BEGIN

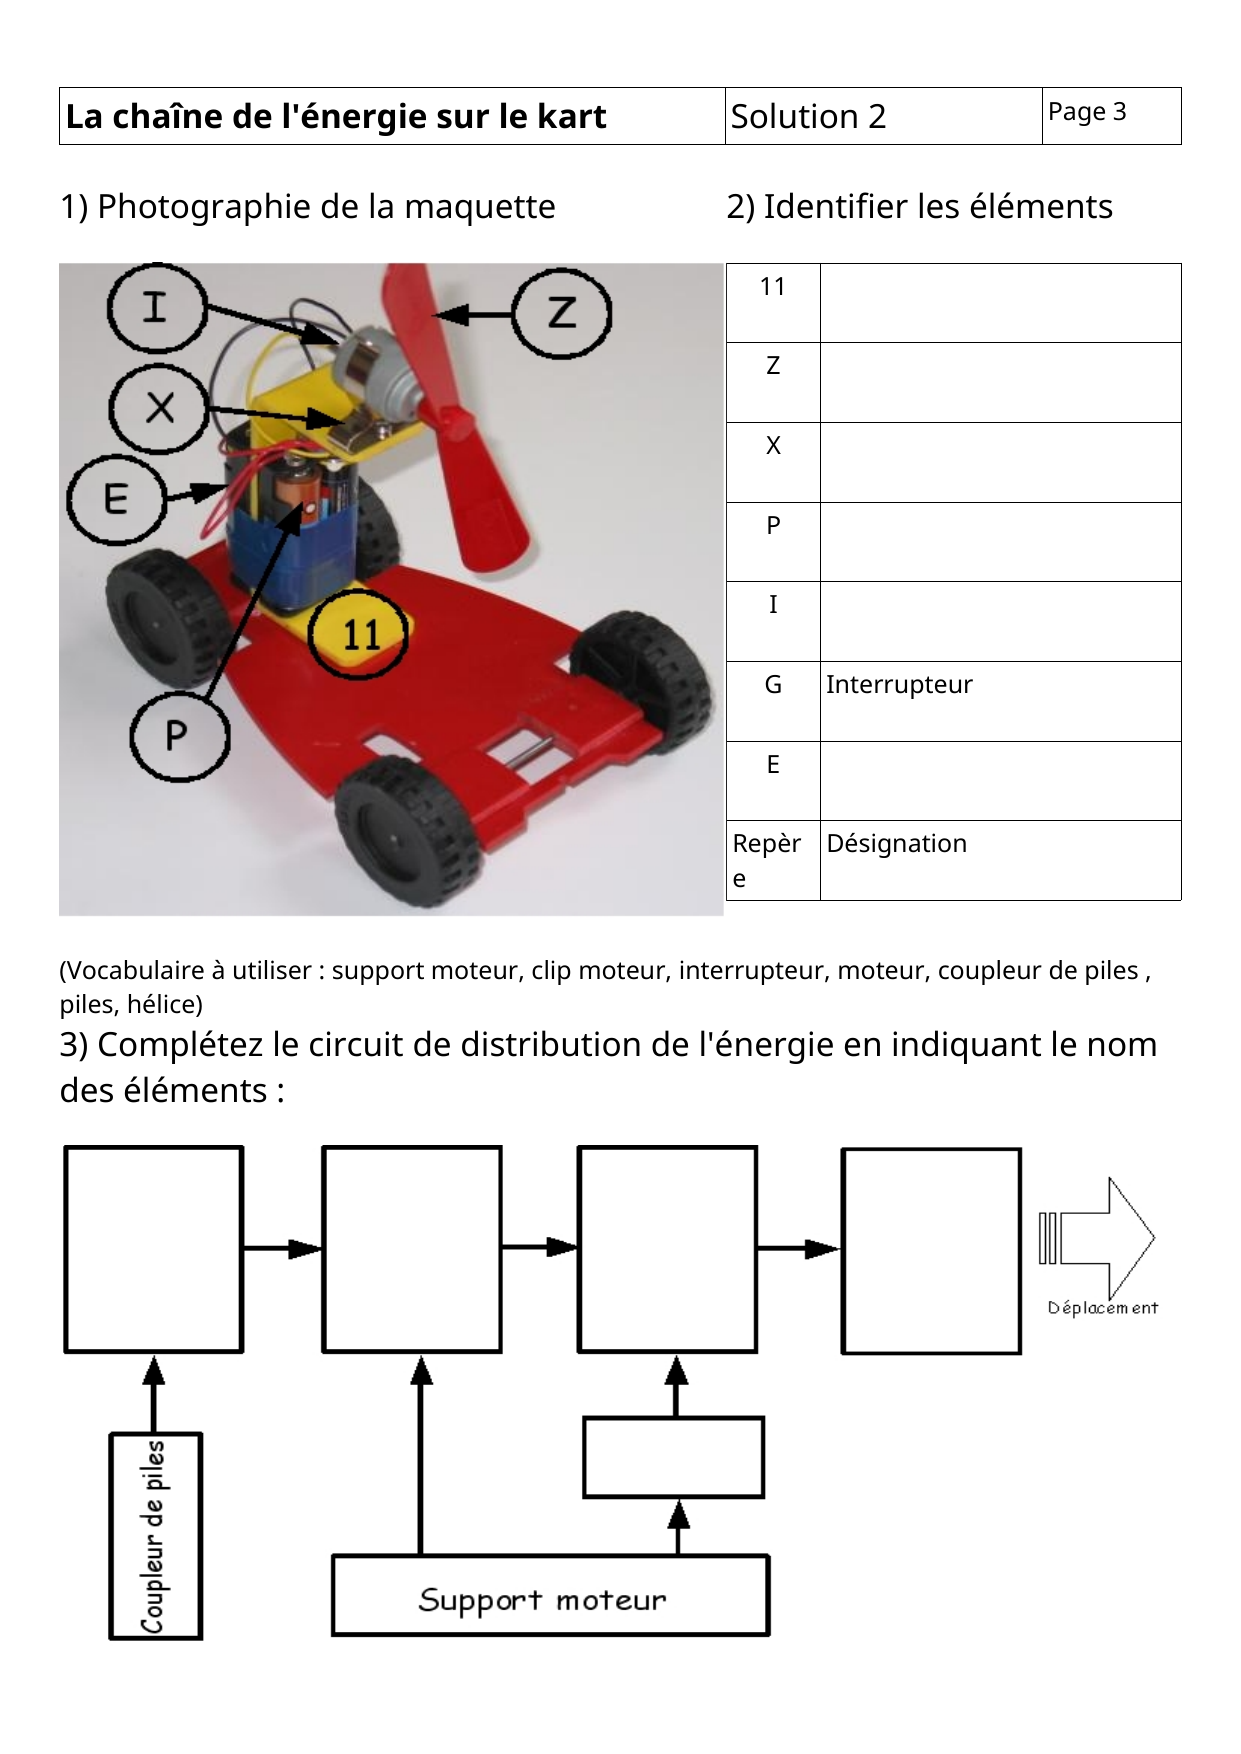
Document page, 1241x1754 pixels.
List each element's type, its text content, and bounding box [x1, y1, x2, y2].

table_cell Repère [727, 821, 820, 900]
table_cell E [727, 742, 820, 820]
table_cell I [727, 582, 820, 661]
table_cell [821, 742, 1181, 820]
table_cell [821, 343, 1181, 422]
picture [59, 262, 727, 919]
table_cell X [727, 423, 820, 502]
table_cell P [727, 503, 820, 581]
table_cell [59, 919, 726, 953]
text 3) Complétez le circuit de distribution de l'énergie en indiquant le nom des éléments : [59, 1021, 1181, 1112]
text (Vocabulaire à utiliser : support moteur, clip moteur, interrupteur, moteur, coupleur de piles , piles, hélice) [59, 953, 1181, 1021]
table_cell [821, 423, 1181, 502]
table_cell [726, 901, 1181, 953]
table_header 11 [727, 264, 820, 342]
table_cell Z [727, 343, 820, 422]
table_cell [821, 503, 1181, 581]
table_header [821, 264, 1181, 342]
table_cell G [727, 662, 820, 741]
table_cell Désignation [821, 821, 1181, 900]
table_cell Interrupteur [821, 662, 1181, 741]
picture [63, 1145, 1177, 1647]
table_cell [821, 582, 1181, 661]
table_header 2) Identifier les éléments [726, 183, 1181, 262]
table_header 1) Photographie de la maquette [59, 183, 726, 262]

END

= Task description =
Copy out the part of the material that begins with the line containing "table_cell Repère [727, 821, 820, 900]" and ends with the line containing "table_cell [59, 919, 726, 953]", both included, reproducing each line without any change.

= Exercise result =
table_cell Repère [727, 821, 820, 900]
table_cell E [727, 742, 820, 820]
table_cell I [727, 582, 820, 661]
table_cell [821, 742, 1181, 820]
table_cell [821, 343, 1181, 422]
picture [59, 262, 727, 919]
table_cell X [727, 423, 820, 502]
table_cell P [727, 503, 820, 581]
table_cell [59, 919, 726, 953]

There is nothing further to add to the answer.